TESTO MOSTRATO:
Purtroppo è stato ritrovato ucciso il 1 luglio scorso e le autorità hanno fatto
sapere che stanno ricercando un dentista del Minnesota, Walter Palmer, non
nuovo ad esperienze del genere, sospettato di aver pagato 50.000 dollari per
poter uccidere il più celebre leone del Paese africano. Già nel 2006
Palmer era stato processato per l'uccisione di un orso bruno nel Wisconsin,
ricevendo un anno di sospensione dalla caccia e circa 3mila dollari di multa.
Intanto il dentista del Minnesota è stato sommerso di critiche sul web per la
vicenda legata a Cecil. Su Internet la petizione "Giustizia per Cecil" ha raccolto quasi 700mila
firme digitali. In seguito
alle proteste anche il suo studio dentistico, preso di mira dagli
ambientalisti, ha sospeso la sua attività.

DATI:
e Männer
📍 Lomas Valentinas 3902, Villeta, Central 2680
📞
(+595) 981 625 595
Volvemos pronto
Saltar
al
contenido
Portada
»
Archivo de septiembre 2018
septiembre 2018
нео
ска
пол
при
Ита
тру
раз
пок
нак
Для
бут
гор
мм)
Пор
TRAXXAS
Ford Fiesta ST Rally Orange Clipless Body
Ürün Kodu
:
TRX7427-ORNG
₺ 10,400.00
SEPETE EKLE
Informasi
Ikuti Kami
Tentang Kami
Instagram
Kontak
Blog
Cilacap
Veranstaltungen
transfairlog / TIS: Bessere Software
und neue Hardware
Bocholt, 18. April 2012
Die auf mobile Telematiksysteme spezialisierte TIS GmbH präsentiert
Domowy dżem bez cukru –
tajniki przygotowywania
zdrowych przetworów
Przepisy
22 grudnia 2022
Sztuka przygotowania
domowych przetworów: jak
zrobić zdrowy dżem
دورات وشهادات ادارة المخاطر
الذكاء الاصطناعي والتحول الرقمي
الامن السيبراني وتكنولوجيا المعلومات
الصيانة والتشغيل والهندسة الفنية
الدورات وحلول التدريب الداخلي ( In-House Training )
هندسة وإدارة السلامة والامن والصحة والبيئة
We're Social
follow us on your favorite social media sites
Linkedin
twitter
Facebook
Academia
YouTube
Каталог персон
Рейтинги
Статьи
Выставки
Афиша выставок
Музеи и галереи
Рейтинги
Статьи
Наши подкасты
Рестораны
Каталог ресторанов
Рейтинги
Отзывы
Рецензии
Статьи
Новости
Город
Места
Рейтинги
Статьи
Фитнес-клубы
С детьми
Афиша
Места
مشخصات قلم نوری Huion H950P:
* * *
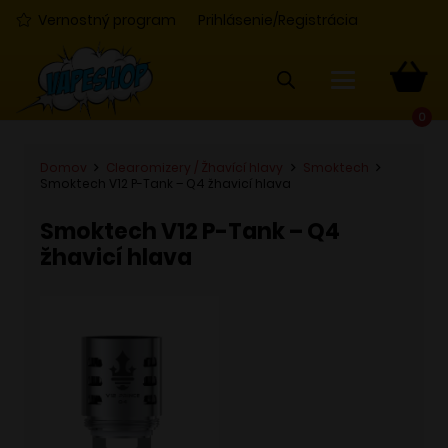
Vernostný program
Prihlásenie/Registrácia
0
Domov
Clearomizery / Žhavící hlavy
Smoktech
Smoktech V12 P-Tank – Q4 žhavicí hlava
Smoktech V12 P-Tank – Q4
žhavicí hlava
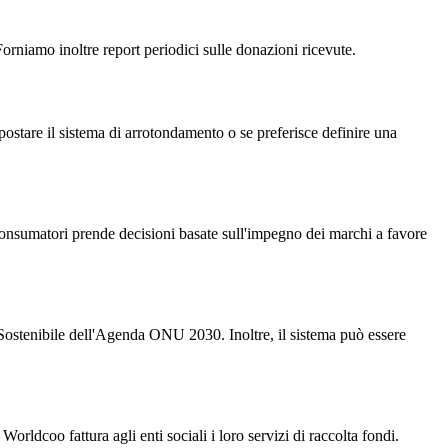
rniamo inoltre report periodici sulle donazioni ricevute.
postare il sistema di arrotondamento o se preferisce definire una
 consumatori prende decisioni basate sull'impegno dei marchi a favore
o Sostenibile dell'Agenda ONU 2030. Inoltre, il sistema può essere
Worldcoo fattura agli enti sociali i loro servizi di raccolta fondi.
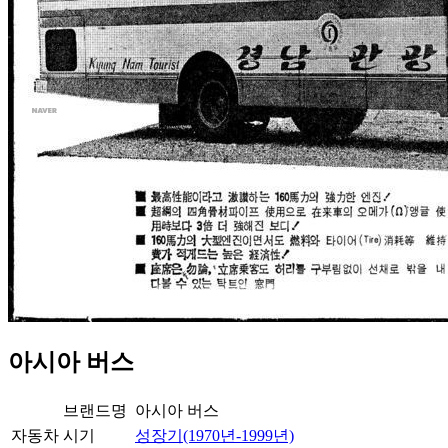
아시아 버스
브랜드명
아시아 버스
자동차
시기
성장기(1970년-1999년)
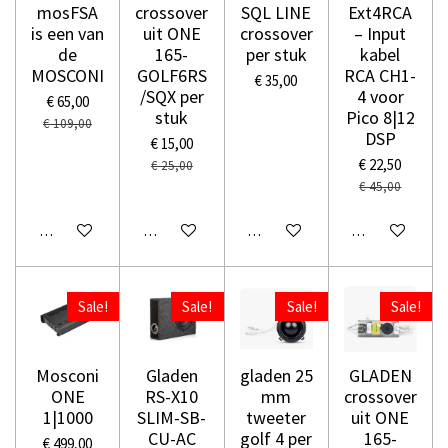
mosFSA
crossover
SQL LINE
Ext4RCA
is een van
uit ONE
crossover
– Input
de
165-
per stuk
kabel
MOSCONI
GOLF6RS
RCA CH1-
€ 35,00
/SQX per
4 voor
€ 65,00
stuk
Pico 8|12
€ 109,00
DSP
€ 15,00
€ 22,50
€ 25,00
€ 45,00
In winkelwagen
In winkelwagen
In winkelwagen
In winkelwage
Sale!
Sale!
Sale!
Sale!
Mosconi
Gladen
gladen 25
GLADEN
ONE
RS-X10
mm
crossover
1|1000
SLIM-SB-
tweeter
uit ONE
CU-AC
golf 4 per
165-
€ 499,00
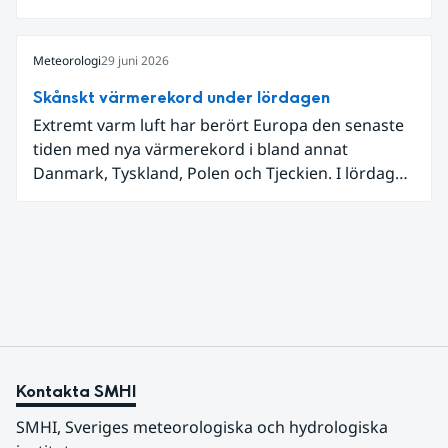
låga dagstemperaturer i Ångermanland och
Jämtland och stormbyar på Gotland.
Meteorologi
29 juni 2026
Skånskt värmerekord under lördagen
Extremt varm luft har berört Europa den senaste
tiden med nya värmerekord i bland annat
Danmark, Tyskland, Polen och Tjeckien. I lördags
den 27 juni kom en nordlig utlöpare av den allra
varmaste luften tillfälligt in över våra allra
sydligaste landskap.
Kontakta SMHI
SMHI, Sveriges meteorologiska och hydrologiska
--
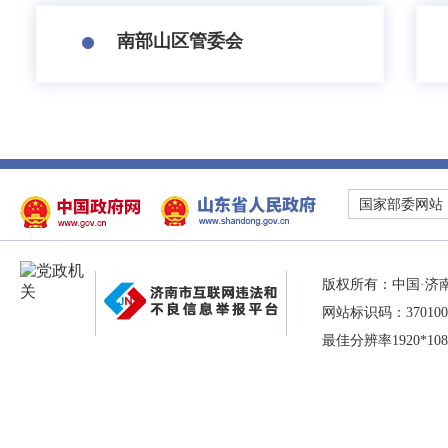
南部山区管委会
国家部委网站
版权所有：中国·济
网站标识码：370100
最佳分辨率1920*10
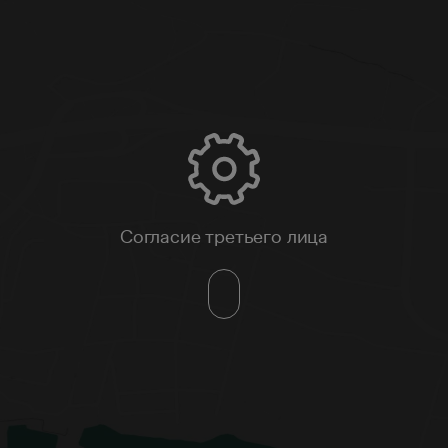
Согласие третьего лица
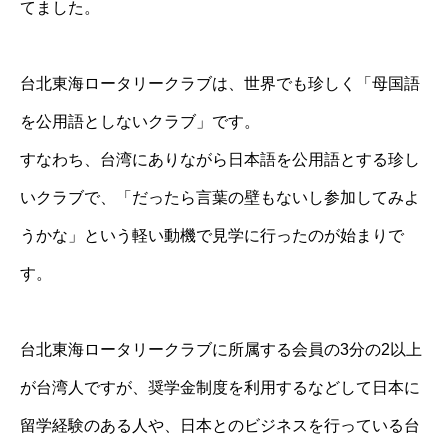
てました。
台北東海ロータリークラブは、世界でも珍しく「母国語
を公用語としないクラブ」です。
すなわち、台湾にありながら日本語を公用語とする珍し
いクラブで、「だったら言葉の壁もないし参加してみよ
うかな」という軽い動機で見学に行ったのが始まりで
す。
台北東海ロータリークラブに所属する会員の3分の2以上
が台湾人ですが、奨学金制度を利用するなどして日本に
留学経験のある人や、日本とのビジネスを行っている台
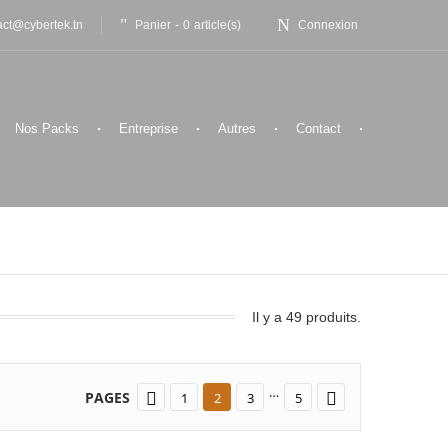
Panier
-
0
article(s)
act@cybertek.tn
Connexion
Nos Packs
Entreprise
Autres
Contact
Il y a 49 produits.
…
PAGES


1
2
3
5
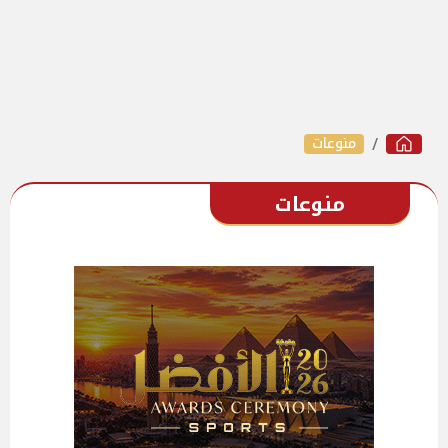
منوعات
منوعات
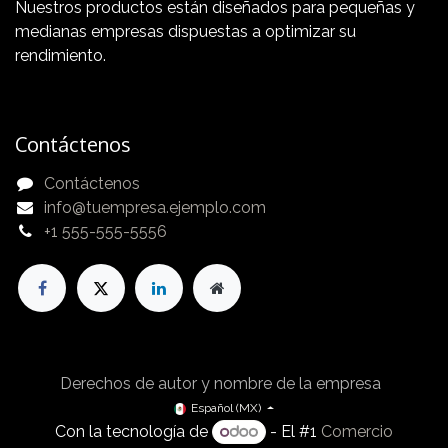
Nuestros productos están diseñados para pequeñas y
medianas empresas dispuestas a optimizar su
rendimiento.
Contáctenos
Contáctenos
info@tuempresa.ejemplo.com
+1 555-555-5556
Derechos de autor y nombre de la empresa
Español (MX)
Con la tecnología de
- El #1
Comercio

COMPITI DA SVOLGERE:
1. Trascrivi senza alcuna modifica il brano del testo sulla morte del leone Cecil da "Purtroppo è stato" fino a "la sua attività." compreso.
2. Nel testo sulla morte del leone Cecil, per quale motivo lo studio dentistico di Walter Palmer ha sospeso la sua attività? Rispondi con una o due frasi.
3. Riprendi il testo sulla morte del leone Cecil dal punto in cui si interrompe e portalo avanti.
Il materiale non ha alcun legame con il testo.

RISULTATI IN ORDINE:
1.
Purtroppo è stato ritrovato ucciso il 1 luglio scorso e le autorità hanno fatto
sapere che stanno ricercando un dentista del Minnesota, Walter Palmer, non
nuovo ad esperienze del genere, sospettato di aver pagato 50.000 dollari per
poter uccidere il più celebre leone del Paese africano. Già nel 2006
Palmer era stato processato per l'uccisione di un orso bruno nel Wisconsin,
ricevendo un anno di sospensione dalla caccia e circa 3mila dollari di multa.
Intanto il dentista del Minnesota è stato sommerso di critiche sul web per la
vicenda legata a Cecil. Su Internet la petizione "Giustizia per Cecil" ha raccolto quasi 700mila
firme digitali. In seguito
alle proteste anche il suo studio dentistico, preso di mira dagli
ambientalisti, ha sospeso la sua attività.

2. Lo studio dentistico di Walter Palmer ha sospeso l'attività in seguito alle proteste. Era stato preso di mira dagli ambientalisti.

3.
La morte del
felino è stata confermata anche dalla Zimbabwe Professional Hunters and Guides
Association (Zphga, l’associazione dei cacciatori dello Zimbabwe) che ha annunciato
che sono già stati arrestati, con l'accusa di bracconaggio, il cacciatore
professionista Theo Bronkhorst e il fattore Honest Ndlovu. I due avrebbero
aiutato il killer di Cecil. Purtroppo l’uccisione di leoni non è un
fenomeno isolato. Secondo i ricercatori di Oxford che seguivano Cecil con il
GPS, "dal 1999 sono morti 34 dei 62 leoni che stavano studiando
nell’Hwange, 24 di questi sono stati ammazzati da cacciatori". Senza
contare che il bracconaggio dei leoni maschi dominanti fa anche delle vittime
collaterali visto che i 6 cuccioli figli di Cecil verranno sicuramente uccisi
dal nuovo maschio che prenderà il comando del suo ex branco.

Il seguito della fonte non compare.